What was the Confederate government of Missouri?

The Confederate government of Missouri was a pro-Confederate government in exile led by Governor Claiborne F. Jackson. It was formed after Jackson and other Missouri secessionists were driven from the state and operated in exile until the end of the Civil War in 1865.

When did Missouri join the Confederacy?

Missouri was granted admission to the Confederacy on the 28th of November 1861, making it the purported twelfth Confederate state. A twelfth star was added to the Confederate flag to represent Missouri's claimed membership.

What was the Price-Harney Truce and why did it fail?

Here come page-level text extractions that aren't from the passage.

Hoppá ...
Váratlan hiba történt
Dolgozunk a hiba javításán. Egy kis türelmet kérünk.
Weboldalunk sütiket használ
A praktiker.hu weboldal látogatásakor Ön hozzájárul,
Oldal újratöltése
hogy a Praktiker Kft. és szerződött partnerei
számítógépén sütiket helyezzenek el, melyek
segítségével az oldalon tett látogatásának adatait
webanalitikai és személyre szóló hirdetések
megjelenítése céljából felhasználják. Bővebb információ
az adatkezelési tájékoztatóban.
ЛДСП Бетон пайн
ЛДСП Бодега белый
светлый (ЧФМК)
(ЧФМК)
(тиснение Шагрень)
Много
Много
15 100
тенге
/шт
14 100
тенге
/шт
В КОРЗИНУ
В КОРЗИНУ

The Price-Harney Truce, signed on the 21st of May 1861, was an agreement intended to keep Missouri neutral as the Civil War began. It failed because the growing national conflict made neutrality impossible to sustain, and by June 1861 Missouri's leaders were forced to choose sides.

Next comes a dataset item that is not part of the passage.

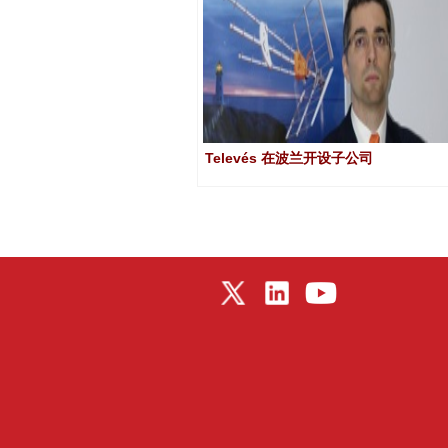
Televés 在波兰开设子公司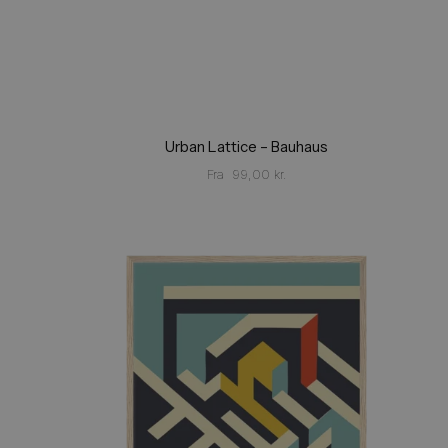
Urban Lattice – Bauhaus
Fra
99,00
kr.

Where did the Confederate government of Missouri operate in exile?

The Confederate government of Missouri established operations in Marshall, Texas, as part of the Trans-Mississippi bloc of Southern civil governments. It continued sending legislators to the Confederate Congress from that exile location.

How did the Battle of Pea Ridge affect Confederate Missouri?

The Battle of Pea Ridge in March 1862 was a turning point that prevented Confederate forces from establishing control over much of Missouri. After Pea Ridge, the Confederate government of Missouri could not extend its jurisdiction beyond the reach of Confederate military strength.

When did the Confederate government of Missouri end?

The Confederate government of Missouri ended on the 26th of May 1865, when General E. Kirby Smith surrendered all Confederate troops west of the Mississippi River at New Orleans. That surrender dissolved the last organized Confederate resistance in the Trans-Mississippi region.